Extraits biographiques

Une vie tant aimée, une biographie au coeur de la Gironde
Feu sacré biographie d'Andrée Jollet
Je me souviens d’une odeur. Une de celles qui vous fait saliver et creuser l’estomac. En bas de la rue du Château, le beurre salé crépitant mélangé à la pâte étalée dans la grande poêle nous indiquait de hâter le pas sur le retour de l’école. Pressés de jeter cartables, chaussures et les soucis d’écoliers vécus dans la matinée, nous remontions la rue à grandes enjambées. Nous étions vendredi et la pause déjeuner s’annonçait délicieuse. Une semaine sur deux, une montagne de galettes nous attendait pour le repas. Maman connaissait le langage de nos ventres. Et nos appétits d’enfants affamés ne la contredisaient jamais. Définitivement, le vendredi-galette était de loin mon jour préféré de la semaine !
J’avais 24 ans, Colette 26 et nous avions une idée en tête : nous marier. Fonder une famille, construire un foyer et avoir des enfants. Moi, j’en voulais plein. Une ribambelle. Un tas d’enfants dont les rires rempliraient la maison et mon cœur. Joséphine Baker était mon modèle et comme elle je voulais ma « tribu arc-en-ciel » . Bien sûr, il n’était pas question de me projeter dans cinq mariages successifs comme cette artiste résistante, mais l’idée d’être entourée de toute une tribu ne me lâchait pas. J’avais connu la joie d’une fratrie aux dimensions hors-normes, je voulais retrouver cela dans mon futur rôle de mère. En attendant que cela puisse arriver, je rêvais et me plaisais à imaginer celui qui pourrait devenir le père de ces futurs enfants. J’avais bien un Pierre mais c’était de la bagatelle.
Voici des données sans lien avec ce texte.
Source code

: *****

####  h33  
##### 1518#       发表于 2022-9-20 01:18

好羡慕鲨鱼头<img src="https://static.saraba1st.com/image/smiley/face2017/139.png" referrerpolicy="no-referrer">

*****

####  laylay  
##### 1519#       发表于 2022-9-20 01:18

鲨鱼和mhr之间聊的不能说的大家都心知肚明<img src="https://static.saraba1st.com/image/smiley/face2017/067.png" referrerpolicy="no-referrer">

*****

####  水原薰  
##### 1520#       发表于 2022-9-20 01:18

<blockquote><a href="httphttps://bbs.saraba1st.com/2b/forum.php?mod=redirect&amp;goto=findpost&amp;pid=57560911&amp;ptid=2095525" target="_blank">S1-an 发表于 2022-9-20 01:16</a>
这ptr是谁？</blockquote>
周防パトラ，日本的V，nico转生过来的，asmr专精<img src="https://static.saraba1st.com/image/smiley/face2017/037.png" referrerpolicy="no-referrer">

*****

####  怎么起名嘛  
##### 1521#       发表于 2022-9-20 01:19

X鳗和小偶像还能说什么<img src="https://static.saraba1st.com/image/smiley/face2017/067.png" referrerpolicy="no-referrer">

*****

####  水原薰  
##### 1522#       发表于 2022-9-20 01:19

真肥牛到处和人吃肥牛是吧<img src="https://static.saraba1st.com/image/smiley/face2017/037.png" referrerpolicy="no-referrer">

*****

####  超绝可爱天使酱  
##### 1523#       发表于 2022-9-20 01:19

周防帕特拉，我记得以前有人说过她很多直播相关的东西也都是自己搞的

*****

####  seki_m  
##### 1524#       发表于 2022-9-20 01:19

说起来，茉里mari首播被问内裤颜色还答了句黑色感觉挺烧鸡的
Café de la gare de Caen, appréhension et cœur battant, je suis partie à la rencontre de ma vie de jeune femme en devenir. Colette, assise à une table près de l’entrée, faisait le guet. Je n’allais tout de même pas me retrouver seule dans un lieu public avec une personne que je ne connaissais pas. Je ne sais plus bien dans quel état d’esprit je me trouvais lorsque je me préparais. Probablement un brin anxieuse, l’estomac noué par cette rencontre que je pressentais importante. Toujours est-il que j’avais prévenu Jean-Pierre, je porterai du vert. Il fallait bien que l’on se reconnaisse ! A peine passé la porte du café, j’ai aperçu mon prétendant. Je me souviens d’un homme brun à lunettes, plutôt petit, avec un air sévère. Il portait un costume foncé, un collier de barbe et une drôle de cravate. Véritable allure de chercheur ou de professeur. Moi qui rêvais de me marier avec un grand blond !
De quoi discutions-nous lors de ce début de trajet ? Quelle chanson passait à la radio ? Y avait-il un point sur l’actualité ? Aucune idée. Je revois seulement par flash la route de Fontainebleau, grande départementale séparée par une ligne blanche continue. Le camion, qui nous précédait. Puis la R5, derrière nous, impatiente de vitesse. Quelle pouvait être cette urgence qui lui fit mordre la ligne blanche pour parvenir à nous doubler et se glisser juste derrière le camion ? Nous ne l’avons jamais su. Tout est allé très vite. Et ce que je livre ici est le fruit de ce que l’on m’a raconté après. Quand il a fallu comprendre l’inexplicable... Mais avant cet après, il y a eu le moment. Celui où tout bascule. La voiture en face, bien plus rapide que de raison. Son conducteur ivre, sans doute surpris par cette R5 pressée arrivant sur sa trajectoire. Le coup de volant, brusque et violent, pour l’éviter. Le choc sur la rambarde à droite, puis le rebond, fatal, sur notre voiture, de l’autre côté de la ligne. Trou noir.